*** The input ***

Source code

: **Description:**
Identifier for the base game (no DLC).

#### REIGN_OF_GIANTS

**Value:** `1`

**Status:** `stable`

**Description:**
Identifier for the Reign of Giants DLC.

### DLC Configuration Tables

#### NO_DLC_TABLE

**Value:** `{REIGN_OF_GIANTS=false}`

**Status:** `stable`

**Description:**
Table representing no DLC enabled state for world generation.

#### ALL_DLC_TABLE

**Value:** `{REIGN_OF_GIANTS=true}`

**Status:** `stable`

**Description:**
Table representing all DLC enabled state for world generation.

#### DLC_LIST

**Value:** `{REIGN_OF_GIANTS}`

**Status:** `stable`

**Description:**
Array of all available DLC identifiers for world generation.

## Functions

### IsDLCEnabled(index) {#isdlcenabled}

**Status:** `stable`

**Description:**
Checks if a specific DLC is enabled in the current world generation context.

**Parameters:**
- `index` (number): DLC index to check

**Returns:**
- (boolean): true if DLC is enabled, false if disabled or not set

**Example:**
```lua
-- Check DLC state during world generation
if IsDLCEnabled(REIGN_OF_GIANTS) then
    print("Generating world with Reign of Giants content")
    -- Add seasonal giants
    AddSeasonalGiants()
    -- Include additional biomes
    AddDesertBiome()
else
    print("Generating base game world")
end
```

*** End of The input ***
*** The input ***

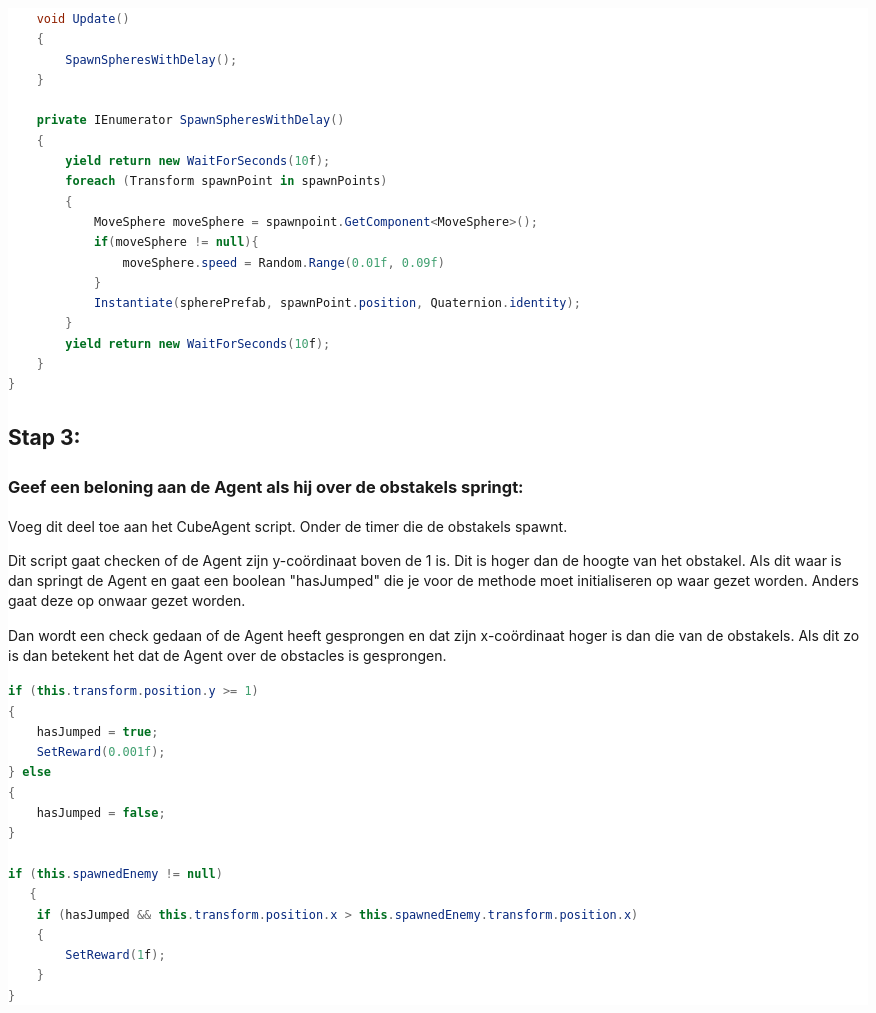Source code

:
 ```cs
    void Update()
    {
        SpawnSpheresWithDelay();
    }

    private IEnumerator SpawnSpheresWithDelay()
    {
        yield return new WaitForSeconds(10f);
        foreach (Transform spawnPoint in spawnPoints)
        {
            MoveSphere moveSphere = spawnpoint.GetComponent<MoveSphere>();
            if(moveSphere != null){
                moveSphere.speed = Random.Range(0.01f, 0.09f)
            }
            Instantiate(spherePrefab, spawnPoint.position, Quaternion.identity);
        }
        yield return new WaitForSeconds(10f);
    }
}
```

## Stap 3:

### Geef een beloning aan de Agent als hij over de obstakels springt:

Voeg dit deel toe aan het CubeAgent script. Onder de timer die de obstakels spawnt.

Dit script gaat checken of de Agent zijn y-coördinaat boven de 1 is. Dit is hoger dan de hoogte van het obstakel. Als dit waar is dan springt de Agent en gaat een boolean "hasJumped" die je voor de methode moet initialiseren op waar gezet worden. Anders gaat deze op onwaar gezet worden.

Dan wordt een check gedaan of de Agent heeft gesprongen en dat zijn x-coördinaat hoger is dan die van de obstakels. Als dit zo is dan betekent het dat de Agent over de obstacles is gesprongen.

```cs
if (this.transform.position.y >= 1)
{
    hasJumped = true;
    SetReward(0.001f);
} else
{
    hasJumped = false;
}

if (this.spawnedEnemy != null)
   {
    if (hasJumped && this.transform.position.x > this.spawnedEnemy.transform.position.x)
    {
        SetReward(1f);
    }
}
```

*** End of The input ***

=== Task to carry out ===
A complete answer lists every line of the listing above that holds the word "hasJumped".

=== Result below ===
Dit script gaat checken of de Agent zijn y-coördinaat boven de 1 is. Dit is hoger dan de hoogte van het obstakel. Als dit waar is dan springt de Agent en gaat een boolean "hasJumped" die je voor de methode moet initialiseren op waar gezet worden. Anders gaat deze op onwaar gezet worden.
    hasJumped = true;
    hasJumped = false;
    if (hasJumped && this.transform.position.x > this.spawnedEnemy.transform.position.x)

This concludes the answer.